Savasana

De repente, no piso externo de um abatedouro, a gente faz automaticamente as pazes com uma vida anterior, de um tempo em que ainda não tínhamos morrido. De repente, tá tudo organizado e gente consegue dizer "foi bom". Milhares de segundos reduzidos a "ok, foi bom" e enquanto um carro atravessa a rua, você pergunta "mas será que a gente esquece que foi ruim?", sei lá. A história do homem ruim que ficou bom porque morreu... Não é bem assim, mas quem liga? Os lesados ligam. Ligam para sempre? E quem atende? Não sei. 

Outro dia, também de repente, uma música aleatória que alguém, que nem sei mais quem, gostava e eu não gostava por motivos nenhum.

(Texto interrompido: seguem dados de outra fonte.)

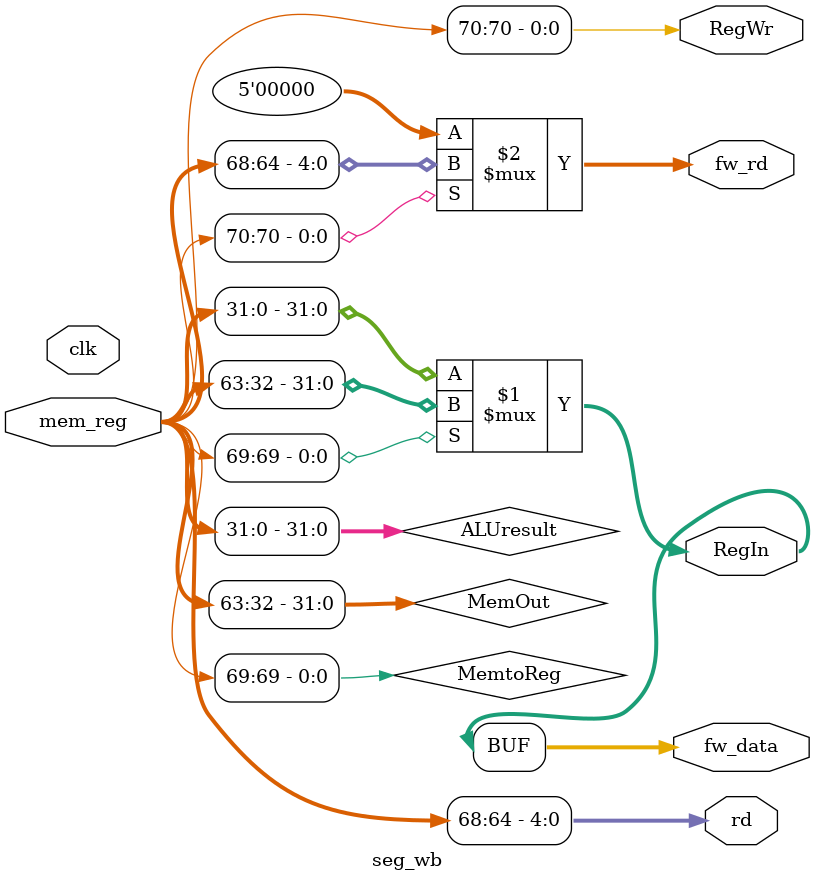
<source format=v>
`timescale 1ns / 1ps


module seg_wb(
    input clk,
    input [70:0] mem_reg,
    output RegWr,
    output [4:0] rd,
    output [31:0] RegIn,
    output [4:0] fw_rd,
    output [31:0] fw_data
    );

    wire MemtoReg;
    wire [31:0] MemOut, ALUresult;
    assign RegWr = mem_reg[70];
    assign MemtoReg = mem_reg[69];
    assign rd = mem_reg[68:64];
    assign MemOut = mem_reg[63:32];
    assign ALUresult = mem_reg[31:0];
    assign RegIn = MemtoReg ? MemOut : ALUresult;

    assign fw_rd = RegWr ? rd : 5'b0;
    assign fw_data = RegIn;
endmodule

</source>
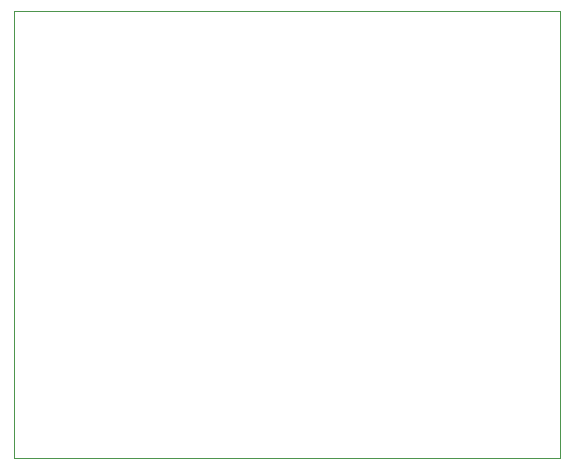
<source format=gbr>
%TF.GenerationSoftware,KiCad,Pcbnew,8.0.8*%
%TF.CreationDate,2025-06-30T12:26:25+05:30*%
%TF.ProjectId,ATtiny85,41547469-6e79-4383-952e-6b696361645f,rev?*%
%TF.SameCoordinates,Original*%
%TF.FileFunction,Profile,NP*%
%FSLAX46Y46*%
G04 Gerber Fmt 4.6, Leading zero omitted, Abs format (unit mm)*
G04 Created by KiCad (PCBNEW 8.0.8) date 2025-06-30 12:26:25*
%MOMM*%
%LPD*%
G01*
G04 APERTURE LIST*
%TA.AperFunction,Profile*%
%ADD10C,0.050000*%
%TD*%
G04 APERTURE END LIST*
D10*
X106600000Y-58800000D02*
X152800000Y-58800000D01*
X152800000Y-96600000D01*
X106600000Y-96600000D01*
X106600000Y-58800000D01*
M02*

</source>
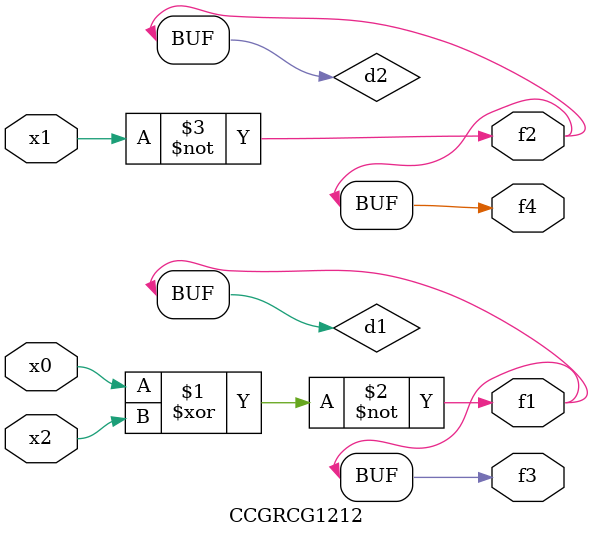
<source format=v>
module CCGRCG1212(
	input x0, x1, x2,
	output f1, f2, f3, f4
);

	wire d1, d2, d3;

	xnor (d1, x0, x2);
	nand (d2, x1);
	nor (d3, x1, x2);
	assign f1 = d1;
	assign f2 = d2;
	assign f3 = d1;
	assign f4 = d2;
endmodule

</source>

Que motivos eu tinha para não gostar desse coitado desse cantor? Absolutamente nenhum. Mas quem disse que precisamos de motivos para não gostar? Podemos, simplesmente, não gostar, mas, de repente, agora que existem túmulos de mim lá atrás, consigo dar uma chance para a música tocar até o fim porque os primeiros segundos não me causaram terror ou agonia... e escuto. E, surpresa: realmente não gostei. Outra hora, de outra vida, quando essa de agora acabar, se acabar. Sei lá. 

E, sabe, quase na porta de um abatedouro... um abatedouro, engraçado, eu podia ter entendido muita coisa antes se pensasse por três segundos na palavra quando alguém, que também não sei mais quem, disse algo-sobre-abatedouro-e-eu. É capaz de que eu tenha entendido, sim, porque consigo entender muito mais coisas do que posso desejar, mas nem sempre estamos prontos, não é sempre que estamos com a roupa certa, o calçado certo, a passagem certa e a chave certa, pois dá um pouco de trabalho se arrumar. Querer sair do pijama. 

Bancar o que se deseja é detox e nem todo mundo quer beber.